EXPLORATEUR PLUTOT QU’EXPORTATEUR
2004

En août dernier, j’ai visité avec Alfredo Pini, l’un des fondateurs de l’atelier 5, la très célèbre unité d’habitation de Halen près de Berne. Pini parlait de la Suisse des années 50. Il évoquait une sorte de complexe coupable face à une certaine modernité qui accompagnait la reconstruction des pays dévastés par la guerre. Halen m’apparaissait comme un prototype délocalisé.

Plus tard, à Stockholm, je devais repérer le site d’un nouveau projet. Un ami architecte m’expliquait comment les suédois, dont la capitale était exempte de dégâts de guerre, l’avaient radicalement et violemment transformée pour la moderniser.

Dans les années 80, je vivais dans l’illusion amnésique, que tout, absolument tout, était à inventer.

Dans les années 80, Nori Okabe, architecte japonais alors associé à Renzo Piano, me rapportait de Tokyo des publications rares où je découvrais G. Eckbo, M.P. Friedberg, L. Halprin, D. Kiley, H. Sasaki, R. Zion. Ces productions américaines m’apparaissaient extra-terrestres.

En août dernier, j’étais frappé tardivement et honteusement par quelques évidences :

- Deux guerres mondiales ont dévasté notre profession en Europe

- La Suisse et la Scandinavie, paradis européens de l’architecture, ont une modernité qui relève de projets de société

- Les Etats-Unis, pendant plusieurs décennies ont été le refuge et le creuset de notre culture de paysagistes.

Tout se passe comme s’il existait une histoire cohérente de notre discipline. Mais cette histoire se déplace géographiquement : les éléments se succèdent dans le temps et évoluent, mais ils sont dispersés dans l’espace selon les aléas de l’Histoire. Il s’agit à l’évidence d’une discipline marginale et fragile, dont l’existence est une sorte d’état de latence, sporadiquement réveillée par des opportunités historiques dispersées et éphémères.

Plus on se déplace, plus on parvient à trouver la cohérence des progrès de notre métier, et c’est paradoxalement tout le contraire d’une mondialisation caricaturale. Je me souviens d’une expédition de Darwin qui, pour comprendre certains mécanismes de l’évolution, avait exploité la singularité de quelques archipels. La situation d’insularité amplifiant les caractères singuliers, Darwin se déplaçait dans l’espace, d’île en île, pour reconstituer l’évolution dans le temps.

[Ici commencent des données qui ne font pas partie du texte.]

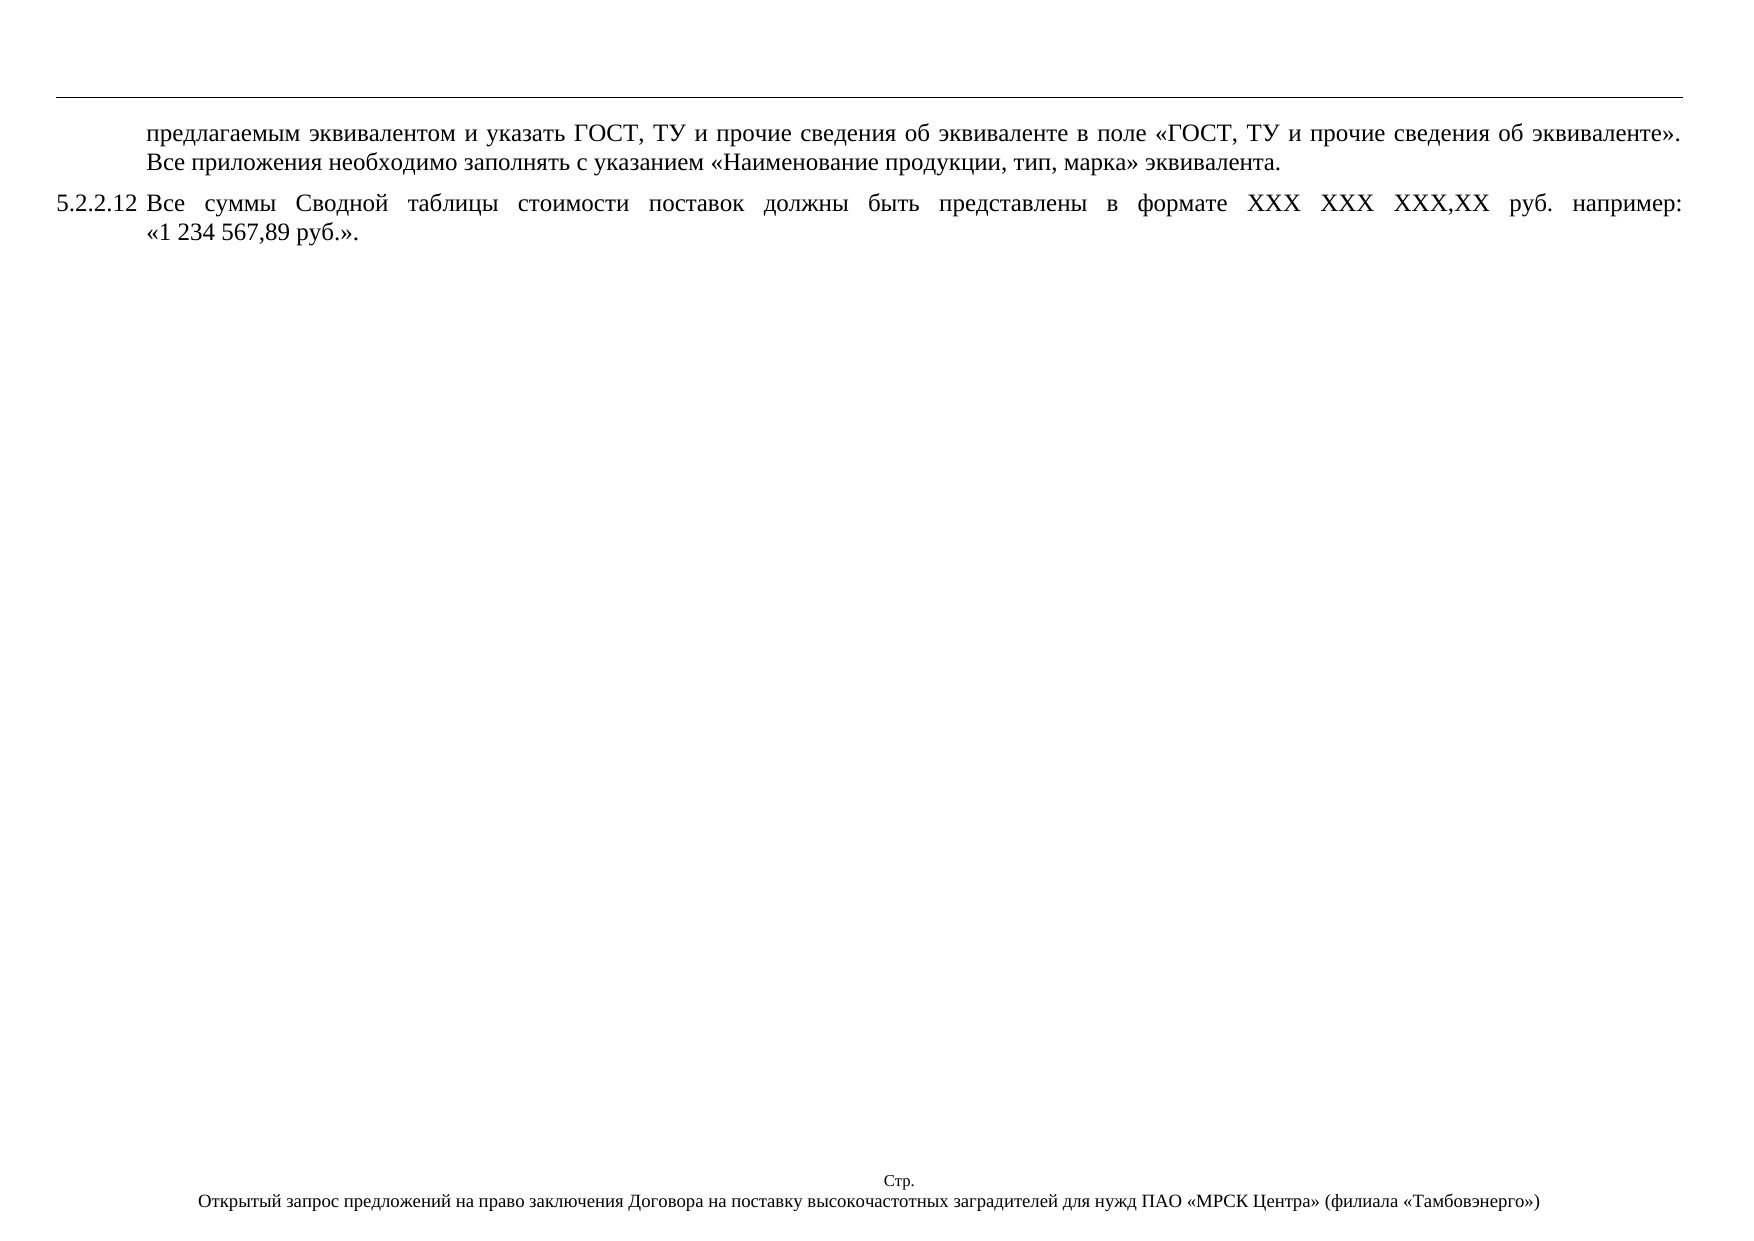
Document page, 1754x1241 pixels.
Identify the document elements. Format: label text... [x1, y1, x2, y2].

list Все суммы Сводной таблицы стоимости поставок должны быть представлены в формате XXX XXX XXX,XX руб. например: «1 234 567,89 руб.». [56, 188, 1683, 246]
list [56, 118, 1683, 176]
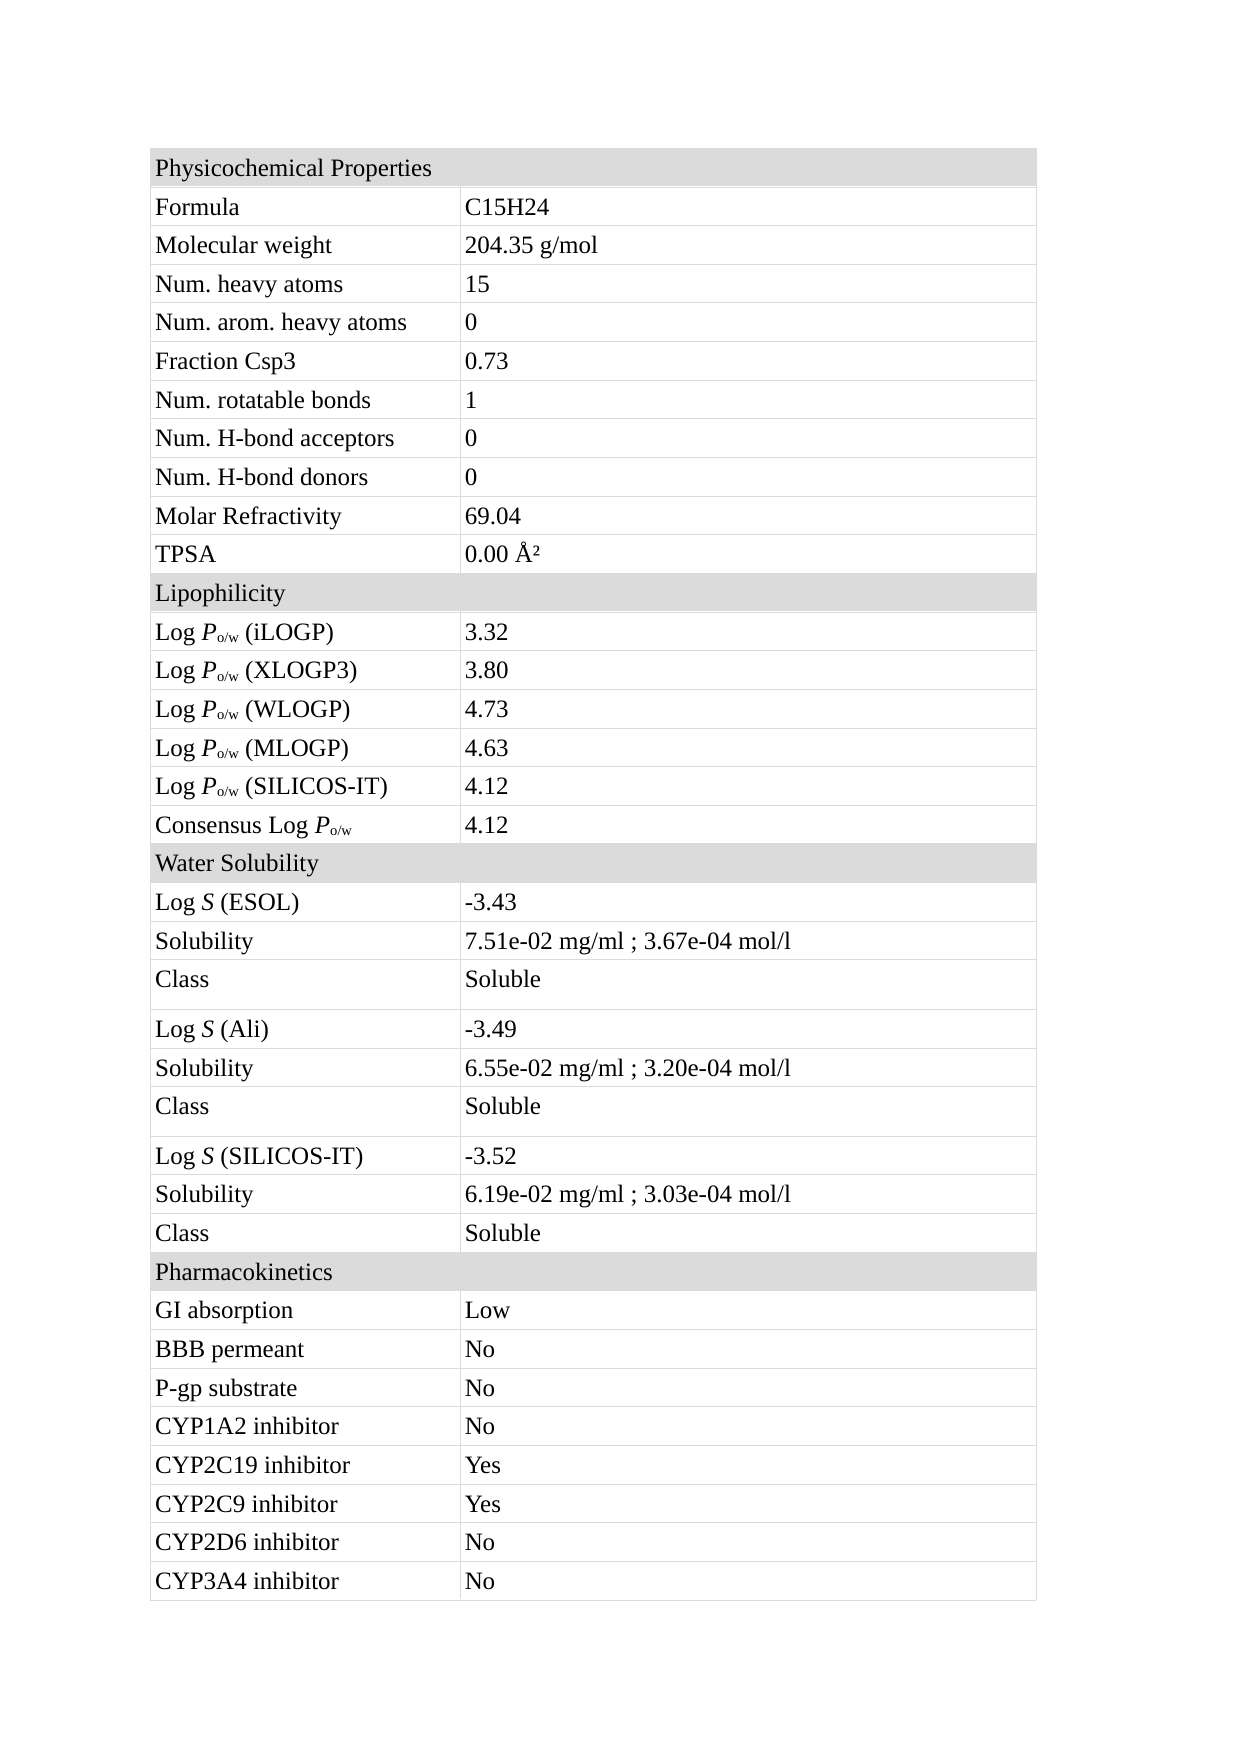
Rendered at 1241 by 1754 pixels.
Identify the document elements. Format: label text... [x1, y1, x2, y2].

table_cell 0.00 Å² [461, 535, 1036, 573]
table_cell Solubility [151, 1175, 460, 1213]
table_cell -3.43 [461, 883, 1036, 921]
table_cell Lipophilicity [151, 574, 1036, 611]
table_cell Pharmacokinetics [151, 1253, 1036, 1290]
table_cell No [461, 1562, 1036, 1599]
table_cell CYP2C9 inhibitor [151, 1485, 460, 1522]
table_cell Yes [461, 1446, 1036, 1483]
table_cell -3.52 [461, 1137, 1036, 1174]
table_cell 204.35 g/mol [461, 226, 1036, 264]
table_cell 7.51e-02 mg/ml ; 3.67e-04 mol/l [461, 922, 1036, 959]
table_cell 0.73 [461, 342, 1036, 379]
table_cell No [461, 1407, 1036, 1445]
table_cell Consensus Log Po/w [151, 806, 460, 843]
table_cell No [461, 1330, 1036, 1368]
table_cell Num. H-bond acceptors [151, 419, 460, 457]
table_cell No [461, 1369, 1036, 1406]
table_cell CYP2C19 inhibitor [151, 1446, 460, 1483]
table_cell Molecular weight [151, 226, 460, 264]
table_cell 4.12 [461, 806, 1036, 843]
table_cell 4.12 [461, 767, 1036, 805]
table_cell P-gp substrate [151, 1369, 460, 1406]
table_cell Log S (SILICOS-IT) [151, 1137, 460, 1174]
table_cell C15H24 [461, 188, 1036, 225]
table_cell CYP1A2 inhibitor [151, 1407, 460, 1445]
table_cell CYP2D6 inhibitor [151, 1523, 460, 1561]
table_cell Class [151, 1087, 460, 1136]
table_cell 6.19e-02 mg/ml ; 3.03e-04 mol/l [461, 1175, 1036, 1213]
table_cell Class [151, 1214, 460, 1252]
table_cell 3.80 [461, 651, 1036, 689]
table_cell Num. rotatable bonds [151, 381, 460, 418]
table_cell 4.73 [461, 690, 1036, 727]
table_cell BBB permeant [151, 1330, 460, 1368]
table_cell 0 [461, 419, 1036, 457]
table_cell Solubility [151, 1049, 460, 1086]
table_cell Soluble [461, 1087, 1036, 1136]
table_cell 6.55e-02 mg/ml ; 3.20e-04 mol/l [461, 1049, 1036, 1086]
table_cell -3.49 [461, 1010, 1036, 1047]
table_cell 1 [461, 381, 1036, 418]
table_cell Molar Refractivity [151, 497, 460, 534]
table_cell No [461, 1523, 1036, 1561]
table_cell 0 [461, 303, 1036, 341]
table_cell Log Po/w (MLOGP) [151, 729, 460, 766]
table_cell Num. H-bond donors [151, 458, 460, 496]
table_cell 3.32 [461, 613, 1036, 650]
table_cell Yes [461, 1485, 1036, 1522]
table_cell Solubility [151, 922, 460, 959]
table_cell 15 [461, 265, 1036, 302]
table_cell Water Solubility [151, 844, 1036, 882]
table_cell Log Po/w (WLOGP) [151, 690, 460, 727]
table_cell Class [151, 960, 460, 1009]
table_cell Low [461, 1291, 1036, 1329]
table_cell Num. arom. heavy atoms [151, 303, 460, 341]
table_cell Soluble [461, 960, 1036, 1009]
table_cell Log Po/w (SILICOS-IT) [151, 767, 460, 805]
table_cell Physicochemical Properties [151, 149, 1036, 186]
table_cell Num. heavy atoms [151, 265, 460, 302]
table_cell TPSA [151, 535, 460, 573]
table_cell GI absorption [151, 1291, 460, 1329]
table_cell Log S (ESOL) [151, 883, 460, 921]
table_cell CYP3A4 inhibitor [151, 1562, 460, 1599]
table_cell 69.04 [461, 497, 1036, 534]
table_cell Log S (Ali) [151, 1010, 460, 1047]
table_cell Log Po/w (iLOGP) [151, 613, 460, 650]
table_cell 0 [461, 458, 1036, 496]
table_cell Fraction Csp3 [151, 342, 460, 379]
table_cell Log Po/w (XLOGP3) [151, 651, 460, 689]
table_cell 4.63 [461, 729, 1036, 766]
table_cell Formula [151, 188, 460, 225]
table_cell Soluble [461, 1214, 1036, 1252]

En 2004, j’ai développé des projets dans 12 pays : aux yeux de l’administration fiscale, je suis un exportateur. A mes yeux, je n’exporte rien du tout. Je voyage en permanence, et cela m’aide à voir. Les différences successives, l’urgence que crée le temps court du voyage donnent, c’est bien connu, une certaine acuité. Tout comme l’histoire de notre profession m’apparaît dispersée géographiquement, je perçois mon propre travail comme une sorte d’histoire accélérée, ballottée par la succession des situations et des désirs.

Chasser en quelque sorte, sur un territoire toujours élargi, chasser les désirs et les espoirs.

On se moque de cette prétention universelle : un projet à Dallas et un projet à Tokyo la même semaine. Des objets semblables, des objets signés ? ça, ce serait de l’exportation.

Explorateur plutôt qu’exportateur, j’aide à voir les paysages, à comprendre les mécanismes qui leur donnent forme, à agir sur ces mécanismes pour transformer.

Voir, trier, choisir : processus de décision que je crois ancré dans cette histoire diffuse et dont je sais qu’il exacerbe les singularités.

Explorer des territoires indéchiffrables, tristement universels, dont les auteurs technocrates relèvent de la mondialisation. Voir, trier, choisir, donner du sens aux paysages désespérants produits par l’absence de désir, l’abondance des labels de qualité et la certitude d’un développement durable.

Je dois dessiner le paysage d’un nouveau canal qui reliera la France du nord de l’Europe. Terrorisé par ma propre incapacité à comprendre les rouages administratifs et technocratiques de cette entreprise, j’ai été rassuré par un ingénieur qui m’a dit : «  Mais vous, vous êtes en situation de faire des choix ».

Et c’est bien là l’essence de ma mission d’explorateur : faire des choix.

Voir, aider à voir, trier, faire des choix. Donner du sens.